In the records that follow, find the line containing "7: (939, 406, 10.37)" and the line containing "12: (850, 67, 123.23)", then transcribe both and every line between them exactly, omitting pictures.

(Items listed in a dataset)

====

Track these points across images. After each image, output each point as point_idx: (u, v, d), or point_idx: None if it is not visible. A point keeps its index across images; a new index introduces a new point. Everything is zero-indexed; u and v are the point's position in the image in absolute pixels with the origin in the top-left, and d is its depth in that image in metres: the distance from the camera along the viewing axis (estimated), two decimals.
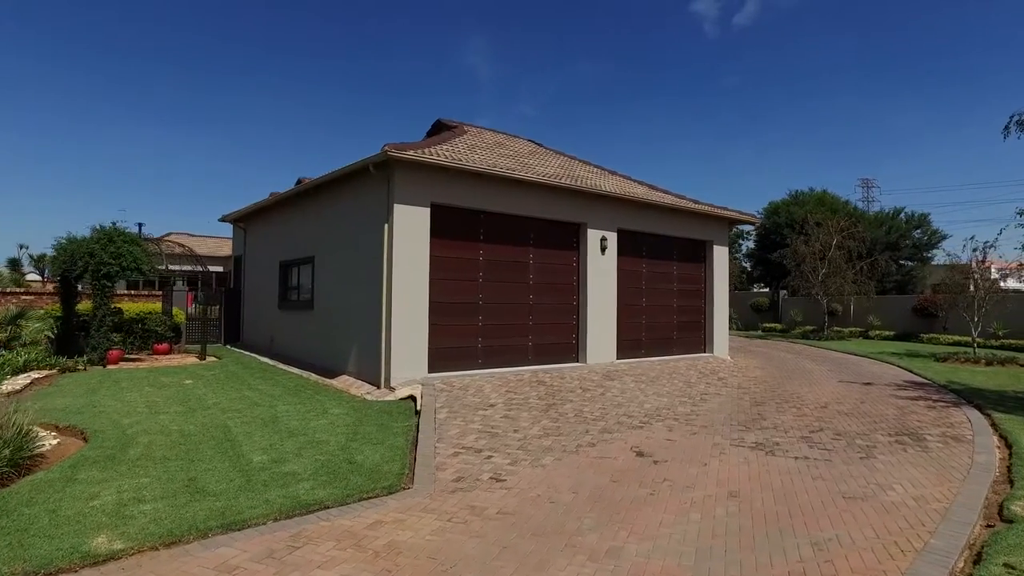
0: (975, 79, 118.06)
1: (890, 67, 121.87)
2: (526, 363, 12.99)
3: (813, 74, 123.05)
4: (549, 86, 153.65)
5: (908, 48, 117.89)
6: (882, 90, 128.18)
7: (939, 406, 10.37)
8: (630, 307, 15.04)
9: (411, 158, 10.80)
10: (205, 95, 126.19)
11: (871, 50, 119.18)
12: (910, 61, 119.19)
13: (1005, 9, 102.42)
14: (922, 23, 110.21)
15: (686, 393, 11.28)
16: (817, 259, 25.73)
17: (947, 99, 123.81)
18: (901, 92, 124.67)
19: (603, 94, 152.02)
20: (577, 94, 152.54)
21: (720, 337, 17.10)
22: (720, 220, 17.09)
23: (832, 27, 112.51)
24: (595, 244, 13.99)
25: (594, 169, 17.14)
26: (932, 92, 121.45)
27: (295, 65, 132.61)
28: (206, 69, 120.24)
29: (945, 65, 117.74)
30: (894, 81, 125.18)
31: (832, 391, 11.94)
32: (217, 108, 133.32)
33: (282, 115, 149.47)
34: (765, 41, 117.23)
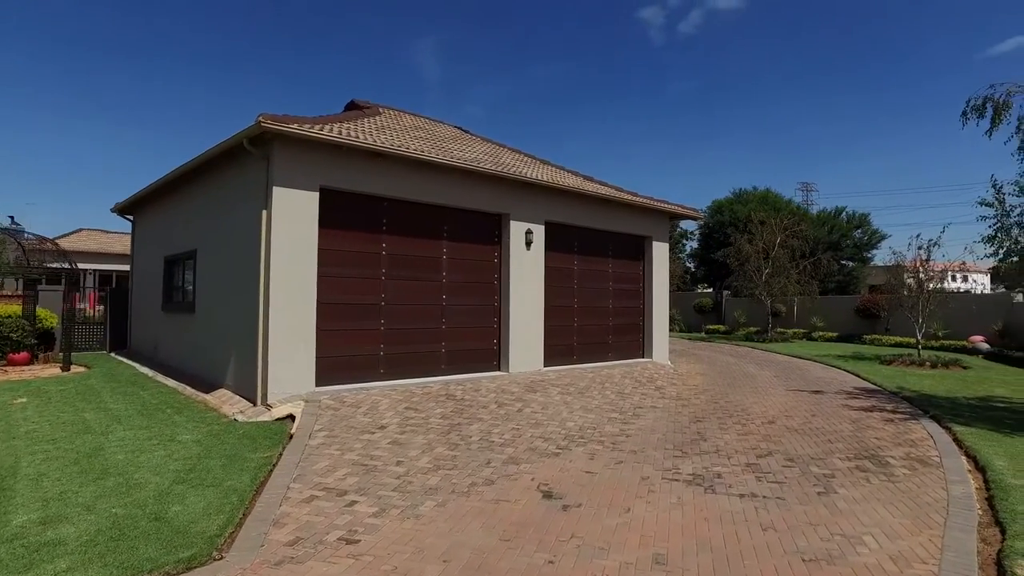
0: (911, 85, 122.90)
1: (830, 73, 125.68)
2: (438, 373, 11.43)
3: (755, 80, 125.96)
4: (498, 88, 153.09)
5: (848, 54, 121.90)
6: (821, 95, 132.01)
7: (895, 419, 9.33)
8: (560, 308, 13.67)
9: (294, 132, 9.12)
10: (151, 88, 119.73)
11: (812, 56, 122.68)
12: (850, 67, 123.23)
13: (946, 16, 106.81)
14: (862, 30, 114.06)
15: (617, 407, 9.94)
16: (761, 258, 25.06)
17: (886, 105, 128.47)
18: (840, 97, 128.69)
19: (551, 97, 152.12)
20: (525, 97, 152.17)
21: (660, 341, 15.94)
22: (660, 214, 15.94)
23: (772, 35, 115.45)
24: (519, 238, 12.56)
25: (523, 157, 15.74)
26: (872, 98, 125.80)
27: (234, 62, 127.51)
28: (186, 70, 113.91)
29: (884, 71, 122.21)
30: (833, 87, 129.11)
31: (780, 402, 10.83)
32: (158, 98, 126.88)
33: (220, 113, 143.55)
34: (709, 48, 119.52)
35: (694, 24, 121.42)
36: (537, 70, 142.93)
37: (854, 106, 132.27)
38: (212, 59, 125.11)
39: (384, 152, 10.24)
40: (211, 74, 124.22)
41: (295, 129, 9.13)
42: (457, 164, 11.22)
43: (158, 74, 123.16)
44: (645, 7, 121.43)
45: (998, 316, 21.52)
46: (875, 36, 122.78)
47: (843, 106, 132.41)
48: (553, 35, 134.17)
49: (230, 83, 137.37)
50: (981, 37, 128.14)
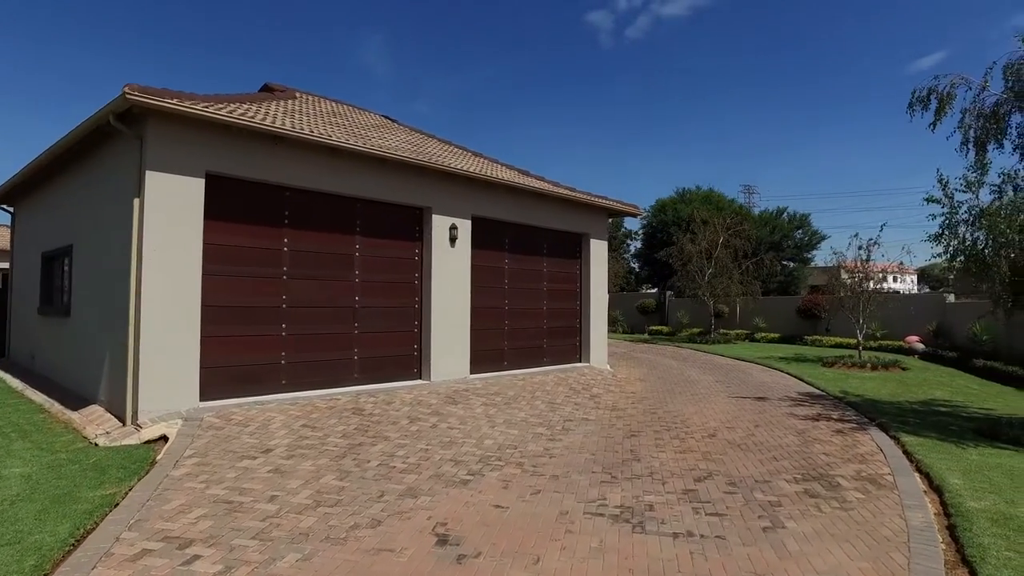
0: (846, 94, 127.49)
1: (771, 79, 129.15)
2: (349, 383, 10.31)
3: (700, 85, 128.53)
4: (447, 87, 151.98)
5: (787, 64, 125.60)
6: (763, 101, 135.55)
7: (843, 428, 8.74)
8: (489, 311, 12.72)
9: (172, 108, 7.87)
10: None
11: (754, 63, 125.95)
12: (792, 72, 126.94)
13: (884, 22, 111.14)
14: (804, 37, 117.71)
15: (546, 421, 9.05)
16: (704, 258, 24.73)
17: (823, 111, 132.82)
18: (781, 102, 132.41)
19: (500, 97, 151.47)
20: (475, 96, 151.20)
21: (598, 344, 15.18)
22: (598, 210, 15.18)
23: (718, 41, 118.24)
24: (442, 234, 11.55)
25: (452, 148, 14.74)
26: (810, 103, 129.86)
27: (171, 58, 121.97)
28: None
29: (821, 80, 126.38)
30: (774, 92, 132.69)
31: (722, 410, 10.15)
32: None
33: None
34: (656, 53, 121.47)
35: (641, 29, 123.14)
36: (486, 70, 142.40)
37: (794, 112, 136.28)
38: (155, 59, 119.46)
39: (284, 135, 9.08)
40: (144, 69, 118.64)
41: (173, 105, 7.88)
42: (371, 151, 10.13)
43: None
44: (595, 10, 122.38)
45: (933, 317, 21.71)
46: (813, 48, 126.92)
47: (783, 112, 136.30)
48: (502, 35, 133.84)
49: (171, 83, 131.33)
50: (907, 52, 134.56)
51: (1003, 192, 8.42)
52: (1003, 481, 6.23)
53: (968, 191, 8.30)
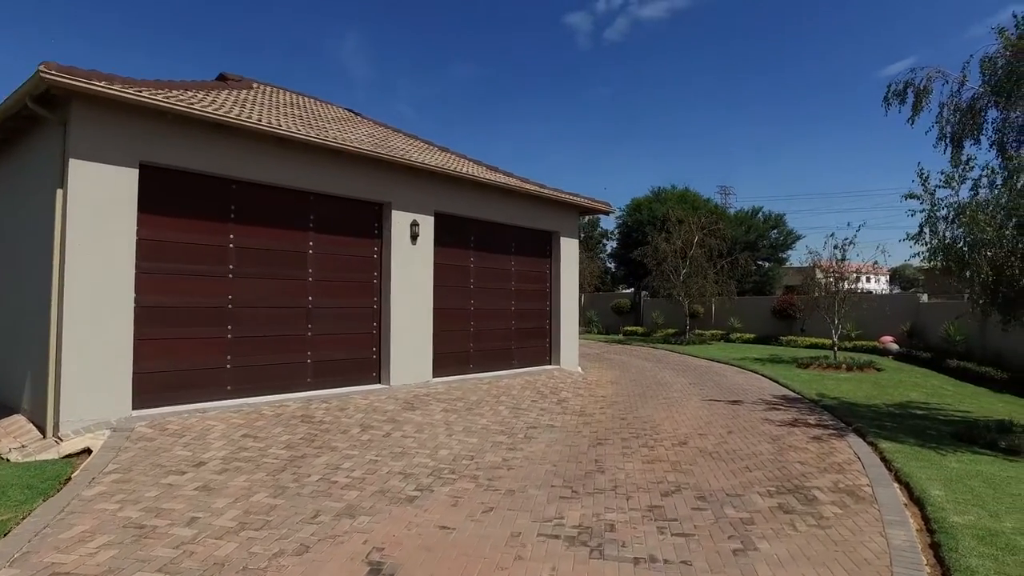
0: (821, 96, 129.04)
1: (748, 80, 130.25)
2: (302, 388, 9.74)
3: (677, 87, 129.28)
4: (424, 88, 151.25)
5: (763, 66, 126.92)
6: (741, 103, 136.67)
7: (819, 434, 8.38)
8: (453, 311, 12.21)
9: (99, 91, 7.23)
10: None
11: (732, 64, 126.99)
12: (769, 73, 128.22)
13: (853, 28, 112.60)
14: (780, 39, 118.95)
15: (508, 428, 8.57)
16: (678, 258, 24.44)
17: (799, 113, 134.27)
18: (759, 104, 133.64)
19: (481, 97, 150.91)
20: (453, 97, 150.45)
21: (569, 346, 14.74)
22: (569, 208, 14.74)
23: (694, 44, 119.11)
24: (403, 230, 11.01)
25: (417, 143, 14.20)
26: (785, 106, 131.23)
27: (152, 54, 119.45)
28: None
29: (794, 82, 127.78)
30: (752, 94, 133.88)
31: (694, 415, 9.75)
32: None
33: None
34: (634, 55, 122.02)
35: (620, 31, 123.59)
36: (464, 72, 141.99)
37: (770, 114, 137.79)
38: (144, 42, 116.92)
39: (226, 123, 8.48)
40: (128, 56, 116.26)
41: (100, 88, 7.25)
42: (324, 142, 9.57)
43: None
44: (573, 12, 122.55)
45: (906, 317, 21.66)
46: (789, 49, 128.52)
47: (761, 114, 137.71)
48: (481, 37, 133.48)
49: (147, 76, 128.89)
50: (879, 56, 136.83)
51: (977, 189, 8.13)
52: (985, 491, 5.89)
53: (948, 187, 7.99)
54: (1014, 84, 8.88)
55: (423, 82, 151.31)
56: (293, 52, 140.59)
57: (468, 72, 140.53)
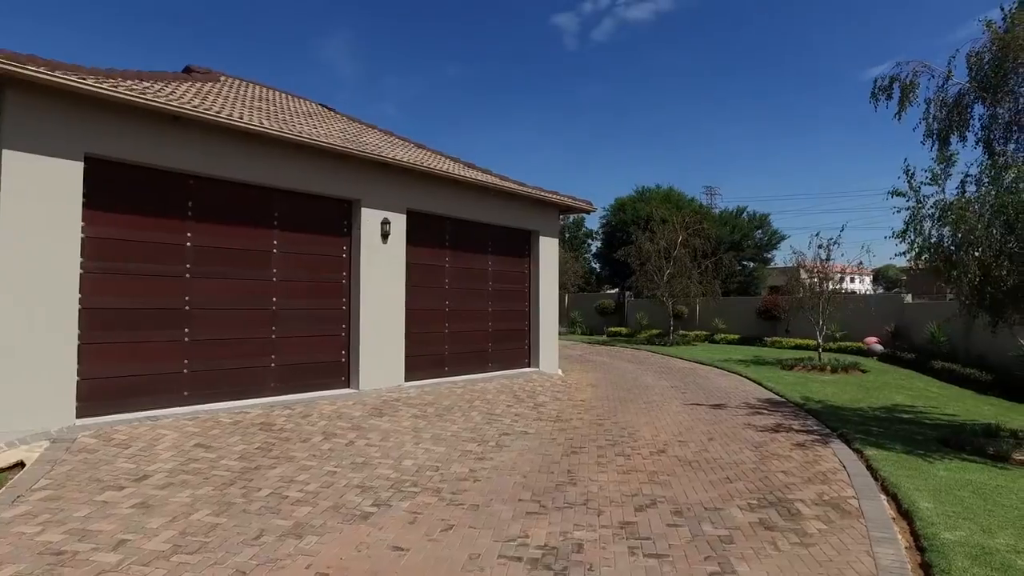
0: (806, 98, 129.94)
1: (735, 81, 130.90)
2: (266, 393, 9.31)
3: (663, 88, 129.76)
4: (411, 88, 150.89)
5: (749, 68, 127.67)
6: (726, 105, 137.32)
7: (803, 441, 8.09)
8: (427, 312, 11.81)
9: (36, 77, 6.76)
10: None
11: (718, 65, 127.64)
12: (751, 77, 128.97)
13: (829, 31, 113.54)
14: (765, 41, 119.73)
15: (479, 435, 8.19)
16: (662, 258, 24.16)
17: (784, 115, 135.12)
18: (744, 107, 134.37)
19: (467, 97, 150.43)
20: (441, 96, 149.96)
21: (548, 348, 14.38)
22: (548, 206, 14.38)
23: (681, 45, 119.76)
24: (373, 229, 10.60)
25: (393, 139, 13.80)
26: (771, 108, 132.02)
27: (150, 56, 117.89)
28: None
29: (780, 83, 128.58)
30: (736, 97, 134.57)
31: (675, 420, 9.43)
32: None
33: None
34: (620, 56, 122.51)
35: (606, 32, 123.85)
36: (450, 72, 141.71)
37: (755, 115, 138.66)
38: None
39: (182, 115, 8.03)
40: None
41: (37, 73, 6.78)
42: (288, 136, 9.14)
43: None
44: (560, 13, 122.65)
45: (891, 318, 21.55)
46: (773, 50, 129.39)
47: (745, 115, 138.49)
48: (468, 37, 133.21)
49: None
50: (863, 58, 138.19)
51: (964, 186, 7.87)
52: (976, 503, 5.60)
53: (934, 184, 7.72)
54: (1001, 79, 8.65)
55: (410, 82, 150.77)
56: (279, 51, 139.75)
57: (454, 72, 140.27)
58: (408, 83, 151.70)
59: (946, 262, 7.72)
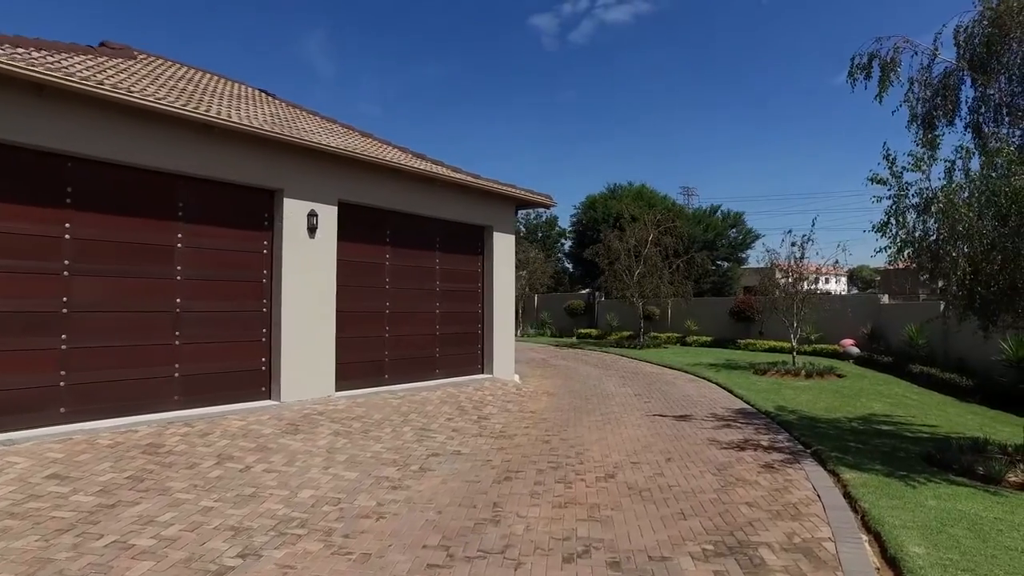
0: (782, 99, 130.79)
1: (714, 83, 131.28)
2: (167, 407, 8.16)
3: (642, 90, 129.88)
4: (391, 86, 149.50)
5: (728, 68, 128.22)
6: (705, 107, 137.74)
7: (773, 461, 7.15)
8: (364, 315, 10.72)
9: None
10: None
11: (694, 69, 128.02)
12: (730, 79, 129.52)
13: None
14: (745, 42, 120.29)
15: (404, 456, 7.14)
16: (632, 257, 23.25)
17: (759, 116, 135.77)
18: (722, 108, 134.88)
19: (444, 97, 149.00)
20: (419, 96, 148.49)
21: (503, 352, 13.35)
22: (503, 200, 13.37)
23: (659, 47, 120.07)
24: (298, 221, 9.50)
25: (335, 126, 12.69)
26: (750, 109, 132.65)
27: None
28: None
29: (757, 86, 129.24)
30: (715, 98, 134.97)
31: (632, 436, 8.46)
32: None
33: None
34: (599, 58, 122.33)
35: (585, 34, 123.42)
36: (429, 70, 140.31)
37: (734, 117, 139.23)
38: None
39: (47, 83, 6.85)
40: None
41: None
42: (192, 115, 8.01)
43: None
44: (539, 14, 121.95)
45: (867, 319, 20.87)
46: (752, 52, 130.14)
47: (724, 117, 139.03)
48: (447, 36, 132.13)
49: None
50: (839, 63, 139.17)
51: (952, 172, 6.99)
52: (974, 546, 4.67)
53: (917, 170, 6.82)
54: (992, 56, 7.82)
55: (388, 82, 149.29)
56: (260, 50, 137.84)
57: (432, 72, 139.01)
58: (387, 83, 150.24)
59: (932, 258, 6.84)
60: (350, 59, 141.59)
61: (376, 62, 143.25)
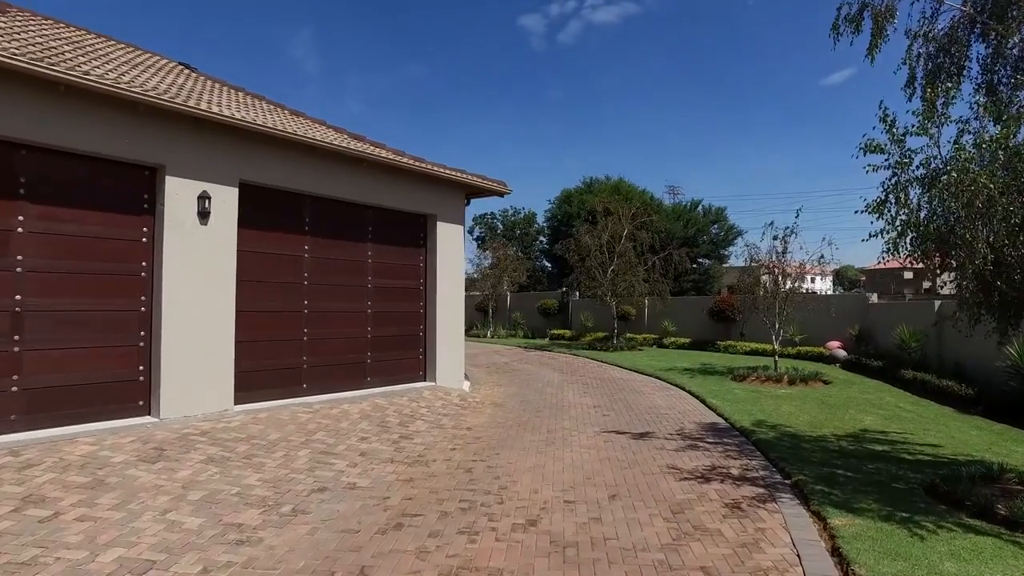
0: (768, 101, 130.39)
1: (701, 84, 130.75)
2: (2, 430, 6.63)
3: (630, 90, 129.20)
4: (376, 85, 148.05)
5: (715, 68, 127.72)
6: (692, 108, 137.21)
7: (742, 499, 5.75)
8: (276, 315, 9.23)
9: None
10: None
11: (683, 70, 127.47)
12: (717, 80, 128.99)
13: None
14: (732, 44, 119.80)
15: (280, 492, 5.65)
16: (605, 253, 21.83)
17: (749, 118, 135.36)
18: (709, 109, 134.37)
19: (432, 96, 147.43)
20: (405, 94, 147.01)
21: (450, 357, 11.88)
22: (449, 186, 11.89)
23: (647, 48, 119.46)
24: (185, 204, 7.98)
25: (260, 103, 11.18)
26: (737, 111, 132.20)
27: None
28: None
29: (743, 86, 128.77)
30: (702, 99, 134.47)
31: (576, 461, 7.04)
32: None
33: None
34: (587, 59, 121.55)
35: (573, 35, 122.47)
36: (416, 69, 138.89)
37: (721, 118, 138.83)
38: None
39: None
40: None
41: None
42: (43, 69, 6.48)
43: None
44: (527, 15, 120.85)
45: (854, 319, 19.57)
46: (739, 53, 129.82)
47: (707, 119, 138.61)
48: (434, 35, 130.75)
49: None
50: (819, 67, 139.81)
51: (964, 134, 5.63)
52: None
53: (923, 134, 5.45)
54: (1013, 2, 6.46)
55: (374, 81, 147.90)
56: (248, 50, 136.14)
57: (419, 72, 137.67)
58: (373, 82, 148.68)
59: (941, 243, 5.46)
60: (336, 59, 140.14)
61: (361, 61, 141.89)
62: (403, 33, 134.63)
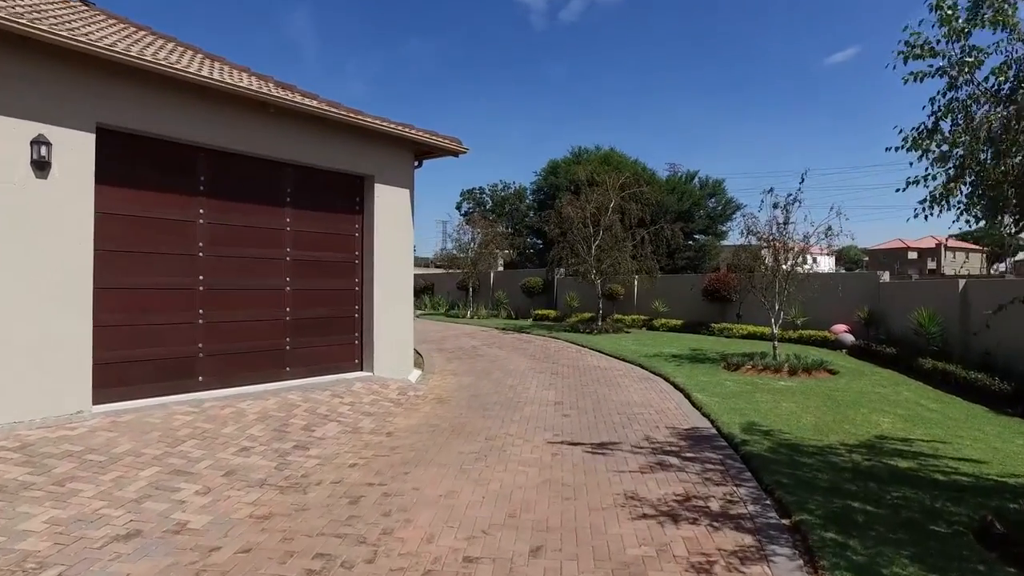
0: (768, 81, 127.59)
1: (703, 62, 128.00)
2: None
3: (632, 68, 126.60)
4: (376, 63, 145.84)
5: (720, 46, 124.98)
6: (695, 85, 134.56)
7: (720, 553, 4.08)
8: (157, 292, 7.50)
9: None
10: None
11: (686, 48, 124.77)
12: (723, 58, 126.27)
13: None
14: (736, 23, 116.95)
15: (59, 548, 3.98)
16: (589, 226, 20.00)
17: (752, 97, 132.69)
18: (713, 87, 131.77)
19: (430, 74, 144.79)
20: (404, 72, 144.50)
21: (392, 342, 10.17)
22: (392, 142, 10.07)
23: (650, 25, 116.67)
24: (15, 153, 6.23)
25: (156, 39, 9.36)
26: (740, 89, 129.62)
27: None
28: None
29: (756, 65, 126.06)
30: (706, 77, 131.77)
31: (503, 487, 5.37)
32: None
33: None
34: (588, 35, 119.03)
35: (575, 12, 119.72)
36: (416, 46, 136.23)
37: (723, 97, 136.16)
38: None
39: None
40: None
41: None
42: None
43: None
44: None
45: (863, 300, 17.83)
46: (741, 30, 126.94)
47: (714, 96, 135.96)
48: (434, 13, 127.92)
49: None
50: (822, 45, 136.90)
51: None
52: None
53: (997, 25, 3.71)
54: None
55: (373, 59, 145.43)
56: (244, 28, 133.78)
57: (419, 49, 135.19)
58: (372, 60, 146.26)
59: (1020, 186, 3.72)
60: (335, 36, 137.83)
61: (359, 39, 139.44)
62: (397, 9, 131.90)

====

• _Answer to the problem_:
7: (939, 406, 10.37)
8: (630, 307, 15.04)
9: (411, 158, 10.80)
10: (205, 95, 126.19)
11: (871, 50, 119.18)
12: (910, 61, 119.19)
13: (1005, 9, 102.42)
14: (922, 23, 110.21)
15: (686, 393, 11.28)
16: (817, 259, 25.73)
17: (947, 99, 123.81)
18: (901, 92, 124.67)
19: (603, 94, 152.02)
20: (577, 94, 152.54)
21: (720, 337, 17.10)
22: (720, 220, 17.09)
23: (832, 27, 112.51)
24: (595, 244, 13.99)
25: (594, 169, 17.14)
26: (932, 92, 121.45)
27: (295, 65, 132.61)
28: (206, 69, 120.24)
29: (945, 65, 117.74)
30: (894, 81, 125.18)
31: (832, 391, 11.94)
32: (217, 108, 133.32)
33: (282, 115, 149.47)
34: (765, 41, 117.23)
0: (911, 85, 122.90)
1: (830, 73, 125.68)
2: (438, 373, 11.43)
3: (755, 80, 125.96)
4: (498, 88, 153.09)
5: (848, 54, 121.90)
6: (821, 95, 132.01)
7: (895, 419, 9.33)
8: (560, 308, 13.67)
9: (294, 132, 9.12)
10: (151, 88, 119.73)
11: (812, 56, 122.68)
12: (850, 67, 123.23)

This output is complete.